OTRO DE LOS NUESTROS

Mucho ha llovido y tronado desde que en septiembre de 1952, con apenas once años, José Pascual García, uno de los perianenses más importantes de todos los tiempos, dejó los Parrales de Vilo para estudiar en el Seminario Conciliar de Málaga. Desde entonces,  la mayor parte de su existencia ha transcurrido en Madrid, donde llegó a escalar los puestos más altos de la Administración del Estado, convirtiéndose en todo un referente del Derecho Financiero Español. Pero nuestro paisano –al que su inexistente ego le ha hecho permanecer siempre en un discreto segundo plano- lejos de vanagloriarse por ello, fue y sigue siendo un hombre sencillo, introvertido, familiar y muy trabajador, que jamás presumió de nada cuando tiene méritos más que suficientes para hacerlo. Muchos han sido los almanaques que el protagonista de esta sección de ALMAZARA ha desojado lejos de su tierra, pero jamás olvidó sus raíces, siendo, al día de hoy, tan modroneño y perianense como el aceite verdial.
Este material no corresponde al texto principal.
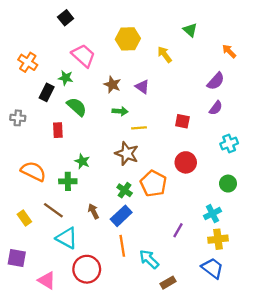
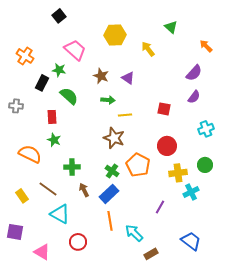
green star: (82, 161) -> (54, 140), moved
green cross: (68, 181) -> (72, 167), moved
yellow cross: (218, 239) -> (178, 173), moved
red circle: (87, 269) -> (78, 242), size x0.7

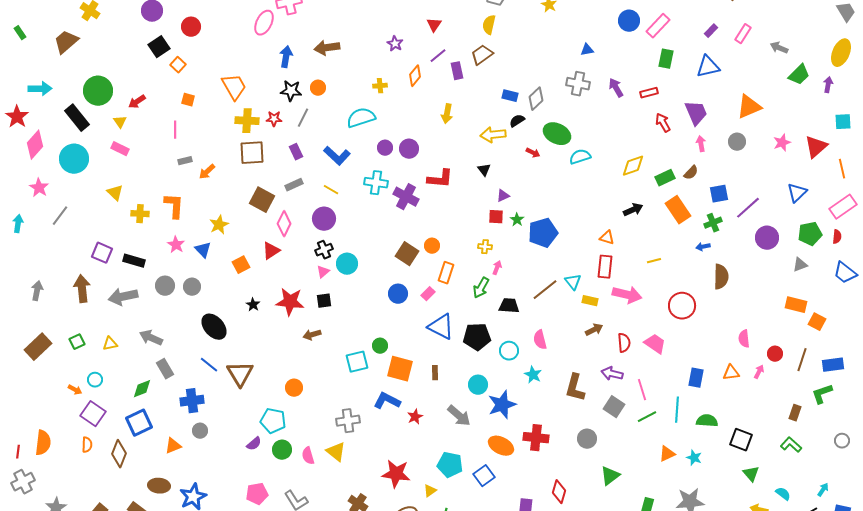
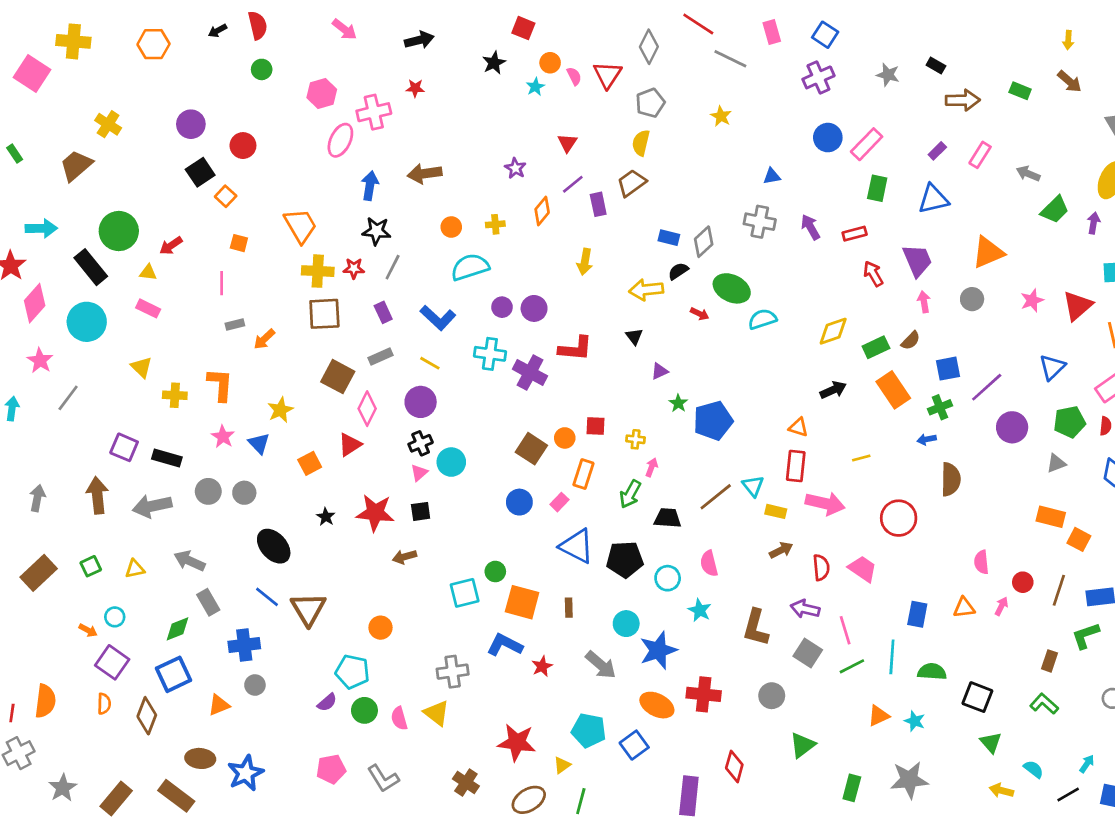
orange circle: (318, 88) -> (451, 227), moved
yellow triangle: (120, 122) -> (148, 272), turned -48
red square: (496, 217) -> (595, 426), moved

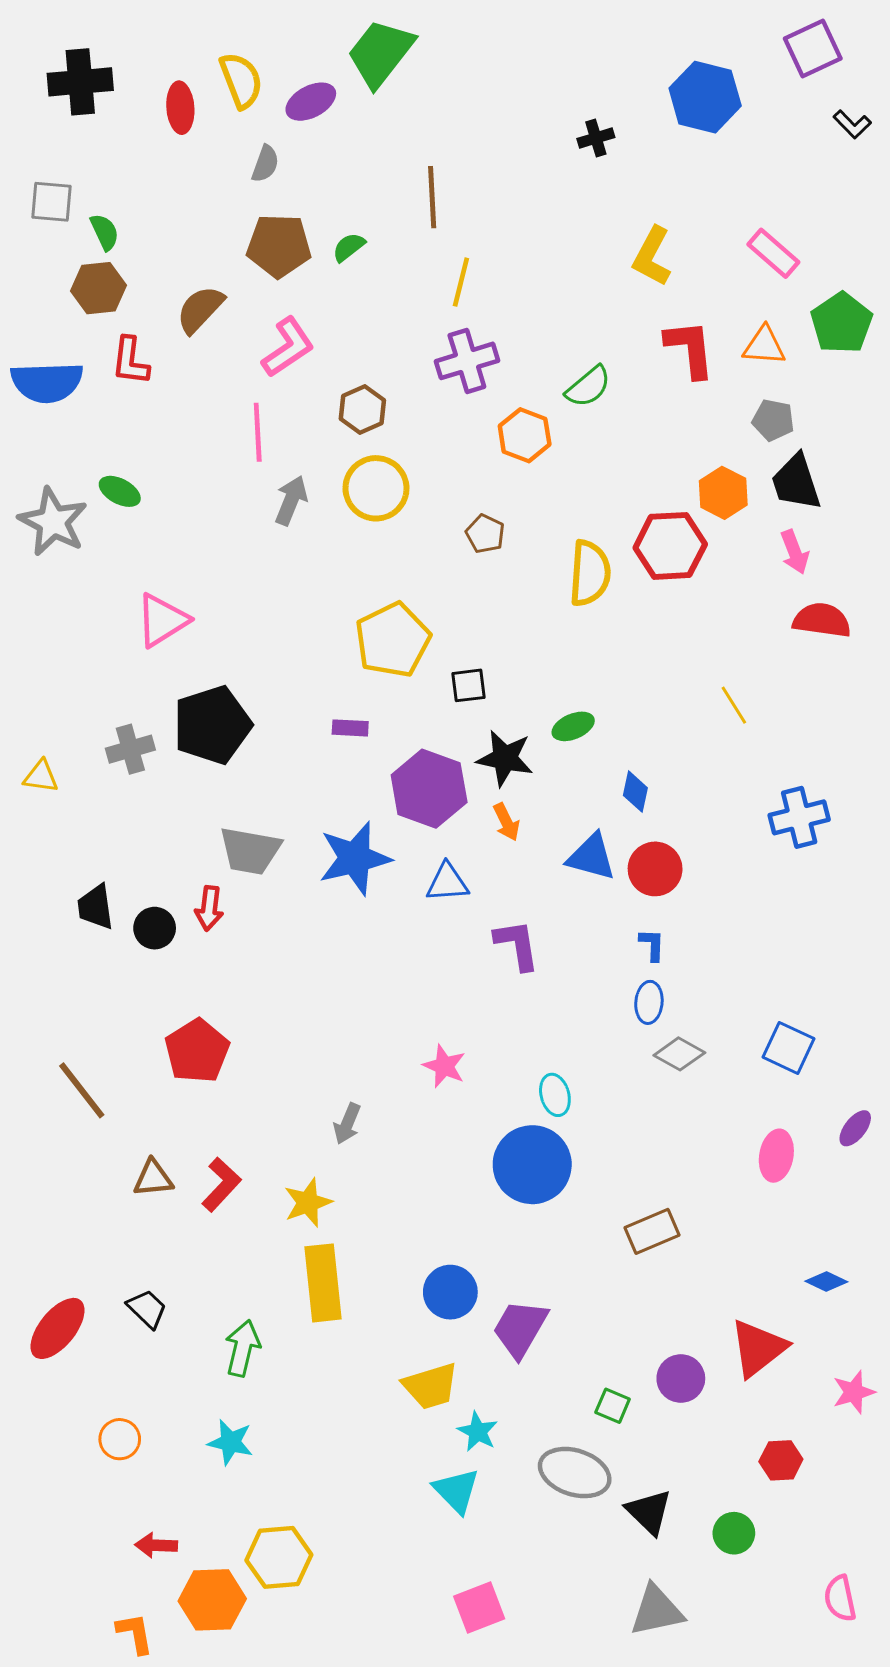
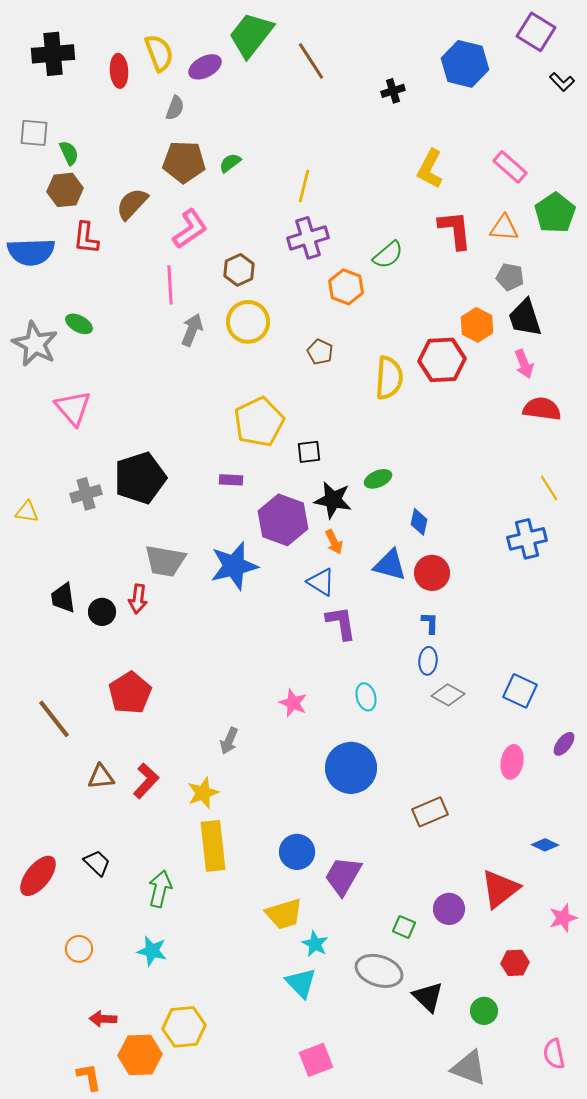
purple square: (813, 49) -> (536, 32), turned -33
brown line: (432, 197) -> (311, 61), moved, turned -30
pink triangle: (162, 620) -> (73, 408), moved, turned -39
yellow line: (734, 705) -> (549, 488), moved
blue triangle: (447, 883) -> (321, 582), moved, turned 36
cyan ellipse: (555, 1095) -> (366, 697), moved
gray triangle: (657, 1611) -> (469, 1068), moved, turned 33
Periana, municipio relativamente joven, no puede mostrar un catálogo sobresaliente de monumentos significativos, no obstante, puede vanagloriarse de los muchos de sus hijos que por su talento y buen hacer han situado su nombre tan alto. En este aspecto, pocos, muy pocos son los pueblos de España, de características similares al nuestro, que pueden igualarle. Cada cual muestra lo que puede y tiene. Nosotros carecemos de monumentos históricos importantes, pero somos riquísimos en personas brillantes. Continuemos la senda emprendida con el insigne alergólogo  Miguel Blanca Gómez, Medalla de Oro e Hijo Predilecto de Periana, y démosles su merecidísimo homenaje.  Además, sugiero a los regidores actuales del Ayuntamiento y a los venideros, que los incorporen a nuestra historia local, bautizando las calles y plazas del pueblo con sus nombres.


1)    En Periana siempre fueron conocidos como los de “La Venta”.

2)    Si alguien está interesado en consultarlo, se conserva el original en la Sala Andalucía de la Biblioteca Cánovas del Castillo, ubicada en la calle Ollerías de Málaga.

3)    Juan Pascual Toledo se licenció en Filosofía y Letras y fue profesor de la Universidad de Málaga.

4)    Con anterioridad solamente existía una monografía del profesor Rodríguez Bereijo y estudios parciales de otros autores.  

5)    Este libro debería estar en todos los hogares españoles por mínimo que fuese el patrimonio de sus moradores. Ahorraría cantidad de problemas y muchos dolores de cabeza.